In terms of reliability, @parcel/watcher fixes many of the caveats in the node docs for fs.watch, similar to chokidar. It ensures that filenames are always reported, supports recursive watchers on all platforms, attempts to determine the real type of change that occurred when files are renamed, etc.

I am aware that there have been some improvements to fs.watch lately and that's great, but it is quite a bit lower level (basically just delivers OS events directly) so a library on top of it like chokidar or a replacement like @parcel/watcher is probably still needed to get good reliability and consistency across platforms. @parcel/watcher has the additional benefit of using OS APIs directly rather than being built on top of fs.watch, so it can achieve better performance for the reasons I outlined above as well.

benmccann commented 1 month ago

Thank you @devongovett!! This is really great information! (You should add it to the @parcel/watcher readme or docs as it's really great advertising :smile:)

paulmillr commented 1 month ago

has the additional benefit of using OS APIs

with a disadvantage of being a native module which doesn't run everywhere

devongovett commented 1 month ago

We've worked pretty hard to support as many platforms as possible.
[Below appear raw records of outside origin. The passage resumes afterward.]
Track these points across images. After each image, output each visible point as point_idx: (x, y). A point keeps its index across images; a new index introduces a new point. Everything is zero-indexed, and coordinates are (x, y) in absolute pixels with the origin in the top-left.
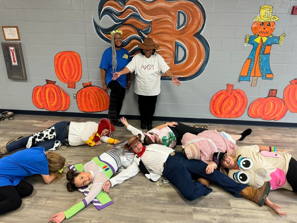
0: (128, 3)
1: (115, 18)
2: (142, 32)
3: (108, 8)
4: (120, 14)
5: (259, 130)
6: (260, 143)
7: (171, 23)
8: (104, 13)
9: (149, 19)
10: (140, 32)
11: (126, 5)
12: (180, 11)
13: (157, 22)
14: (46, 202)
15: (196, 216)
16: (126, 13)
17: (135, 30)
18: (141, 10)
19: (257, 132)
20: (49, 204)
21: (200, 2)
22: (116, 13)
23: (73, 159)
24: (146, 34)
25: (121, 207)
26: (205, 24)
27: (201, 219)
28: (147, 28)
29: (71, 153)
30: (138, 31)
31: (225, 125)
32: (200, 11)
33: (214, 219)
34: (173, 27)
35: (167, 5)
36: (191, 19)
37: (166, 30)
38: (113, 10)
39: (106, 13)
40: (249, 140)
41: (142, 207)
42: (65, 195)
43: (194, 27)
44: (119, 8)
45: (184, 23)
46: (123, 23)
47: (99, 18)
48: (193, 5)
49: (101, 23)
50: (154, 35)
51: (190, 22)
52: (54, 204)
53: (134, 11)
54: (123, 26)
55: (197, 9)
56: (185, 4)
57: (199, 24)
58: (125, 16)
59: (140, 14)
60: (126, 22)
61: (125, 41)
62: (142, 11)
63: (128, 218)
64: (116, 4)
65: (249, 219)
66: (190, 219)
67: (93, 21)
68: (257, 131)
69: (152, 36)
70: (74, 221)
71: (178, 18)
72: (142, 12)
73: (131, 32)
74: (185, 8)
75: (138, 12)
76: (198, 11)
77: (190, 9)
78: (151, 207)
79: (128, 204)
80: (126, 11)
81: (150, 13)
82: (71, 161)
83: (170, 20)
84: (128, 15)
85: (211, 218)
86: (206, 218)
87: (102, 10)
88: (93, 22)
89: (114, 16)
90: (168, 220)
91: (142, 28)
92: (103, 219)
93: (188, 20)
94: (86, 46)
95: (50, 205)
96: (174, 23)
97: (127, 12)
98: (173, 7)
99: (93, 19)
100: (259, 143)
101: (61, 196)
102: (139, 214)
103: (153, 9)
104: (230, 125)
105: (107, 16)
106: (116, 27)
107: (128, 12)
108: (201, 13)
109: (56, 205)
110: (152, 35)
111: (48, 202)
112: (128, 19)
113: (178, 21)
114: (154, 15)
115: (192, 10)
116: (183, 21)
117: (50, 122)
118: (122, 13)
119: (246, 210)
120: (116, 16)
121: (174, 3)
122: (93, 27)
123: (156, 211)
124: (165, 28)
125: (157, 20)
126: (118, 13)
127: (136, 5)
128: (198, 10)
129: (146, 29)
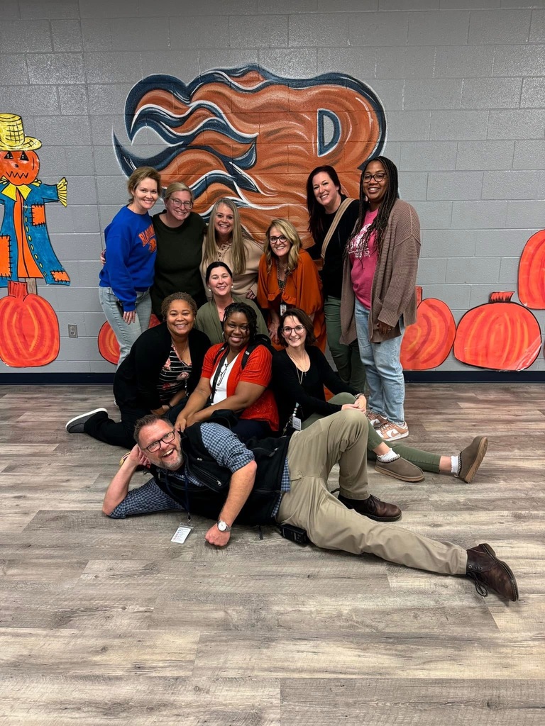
0: (198, 95)
1: (167, 133)
2: (234, 165)
3: (151, 109)
4: (180, 123)
5: (531, 390)
6: (536, 416)
7: (303, 139)
8: (140, 122)
9: (249, 131)
10: (231, 163)
11: (193, 100)
12: (324, 109)
13: (272, 137)
14: (5, 573)
15: (397, 582)
16: (192, 121)
17: (217, 159)
18: (229, 111)
19: (527, 395)
20: (13, 575)
21: (369, 87)
22: (169, 120)
23: (73, 473)
24: (244, 168)
25: (202, 573)
26: (386, 140)
27: (410, 587)
28: (247, 154)
29: (68, 461)
30: (225, 162)
31: (447, 385)
32: (372, 109)
33: (442, 586)
34: (309, 150)
35: (292, 98)
36: (351, 129)
37: (292, 158)
38: (162, 113)
39: (143, 121)
40: (510, 413)
41: (258, 569)
42: (56, 553)
43: (359, 148)
44: (176, 108)
45: (334, 138)
46: (188, 144)
47: (129, 133)
48: (354, 96)
49: (133, 147)
50: (263, 169)
51: (349, 137)
52: (26, 575)
53: (213, 113)
54: (187, 151)
55: (365, 105)
56: (334, 93)
57: (370, 139)
58: (192, 126)
59: (227, 121)
60: (195, 142)
61: (194, 187)
62: (232, 113)
63: (223, 596)
64: (170, 100)
65: (531, 581)
66: (382, 590)
67: (113, 141)
68: (525, 392)
69: (260, 172)
70: (82, 611)
71: (320, 127)
72: (231, 115)
73: (208, 166)
74: (335, 102)
75: (224, 116)
76: (367, 109)
77: (348, 104)
78: (279, 569)
79: (221, 564)
80: (194, 115)
81: (252, 117)
82: (69, 478)
83: (300, 133)
84: (198, 123)
85: (435, 584)
86: (421, 584)
87: (134, 115)
88: (113, 143)
89: (165, 127)
90: (327, 595)
91: (234, 153)
92: (158, 601)
93: (343, 131)
94: (98, 203)
95: (17, 578)
96: (310, 139)
97: (196, 118)
98: (306, 102)
99: (113, 138)
100: (533, 417)
101: (46, 558)
102: (250, 585)
103: (259, 107)
104: (458, 384)
105: (148, 129)
106: (171, 154)
107: (200, 116)
108: (374, 114)
109: (32, 577)
110: (260, 170)
111: (10, 572)
112: (199, 134)
113: (320, 134)
114: (260, 123)
115: (351, 107)
116: (333, 133)
117: (10, 398)
118: (184, 119)
119: (521, 560)
120: (170, 127)
121: (309, 93)
122: (114, 157)
123: (292, 575)
124: (289, 153)
125: (269, 134)
126: (174, 120)
127: (218, 101)
128: (367, 106)
129: (245, 156)
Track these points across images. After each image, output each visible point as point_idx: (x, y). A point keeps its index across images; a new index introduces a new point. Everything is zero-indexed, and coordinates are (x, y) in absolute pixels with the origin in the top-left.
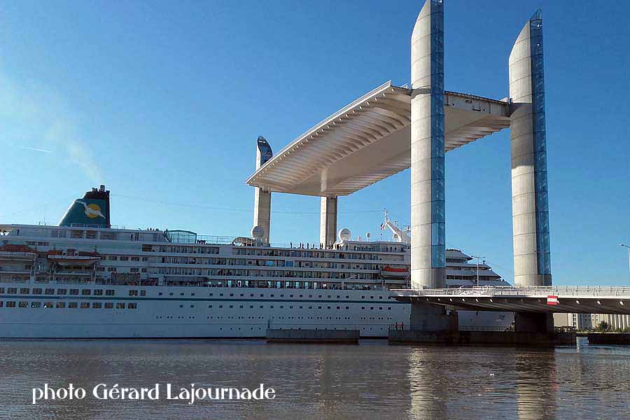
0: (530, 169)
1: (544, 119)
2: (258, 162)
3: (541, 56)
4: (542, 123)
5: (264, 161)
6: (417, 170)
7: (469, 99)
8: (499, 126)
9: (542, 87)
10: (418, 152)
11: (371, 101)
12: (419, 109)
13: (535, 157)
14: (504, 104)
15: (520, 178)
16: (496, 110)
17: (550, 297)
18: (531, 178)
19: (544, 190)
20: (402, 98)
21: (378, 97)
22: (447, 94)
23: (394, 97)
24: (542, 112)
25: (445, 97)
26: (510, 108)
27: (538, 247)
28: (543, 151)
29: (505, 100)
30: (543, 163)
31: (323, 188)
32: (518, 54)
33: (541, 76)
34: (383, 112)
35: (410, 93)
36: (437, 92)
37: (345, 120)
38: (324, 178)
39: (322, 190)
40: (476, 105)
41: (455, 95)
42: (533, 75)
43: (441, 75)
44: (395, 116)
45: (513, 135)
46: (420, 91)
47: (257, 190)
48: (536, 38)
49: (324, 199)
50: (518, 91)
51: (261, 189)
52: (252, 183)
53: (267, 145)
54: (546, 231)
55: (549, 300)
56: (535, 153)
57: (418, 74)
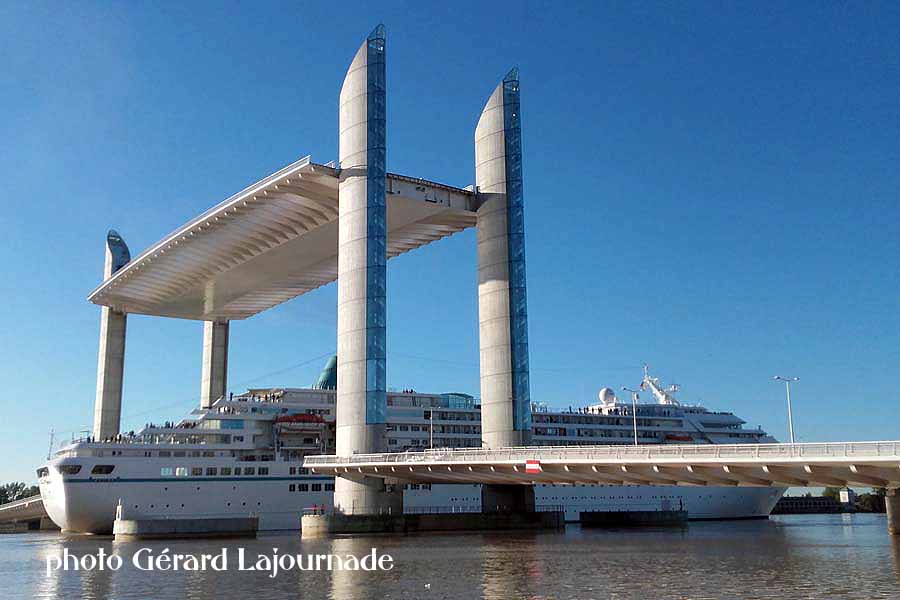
0: (503, 285)
1: (521, 216)
2: (108, 269)
3: (518, 130)
4: (520, 222)
5: (117, 267)
6: (346, 284)
7: (421, 186)
8: (461, 224)
9: (519, 172)
10: (348, 259)
11: (281, 184)
12: (350, 198)
13: (512, 270)
14: (469, 194)
15: (490, 296)
16: (458, 201)
17: (529, 462)
18: (504, 297)
19: (523, 314)
20: (327, 180)
21: (293, 179)
22: (391, 177)
23: (316, 180)
24: (520, 206)
25: (387, 181)
26: (476, 200)
27: (514, 392)
28: (521, 259)
29: (470, 189)
30: (521, 276)
31: (208, 307)
32: (488, 126)
33: (518, 158)
34: (299, 199)
35: (338, 174)
36: (376, 175)
37: (241, 210)
38: (209, 294)
39: (206, 312)
40: (430, 193)
41: (398, 178)
42: (507, 156)
43: (382, 151)
44: (316, 206)
45: (482, 238)
46: (352, 172)
47: (105, 310)
48: (511, 105)
49: (208, 326)
50: (487, 176)
51: (111, 309)
52: (99, 300)
53: (121, 244)
54: (524, 371)
55: (528, 466)
56: (510, 262)
57: (350, 147)
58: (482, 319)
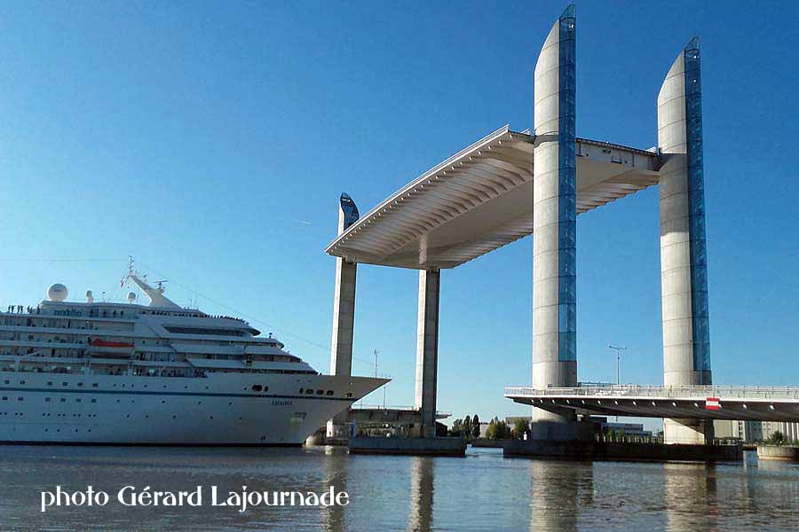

Is there one missing that you need?

paulmillr commented 1 month ago

not really

it’s that I maintain fsevents and through the years and nodejs updates some bug (incl compilation bug) somewhere will arise. so it needs to be constantly updated and supported.

shellscape commented 1 week ago

Just for my curiosity, any reason for not considering Turbowatch?

The response to the issue for the Windows user would be my # 1. The complete lack of maintenance for the last year would be my # 2.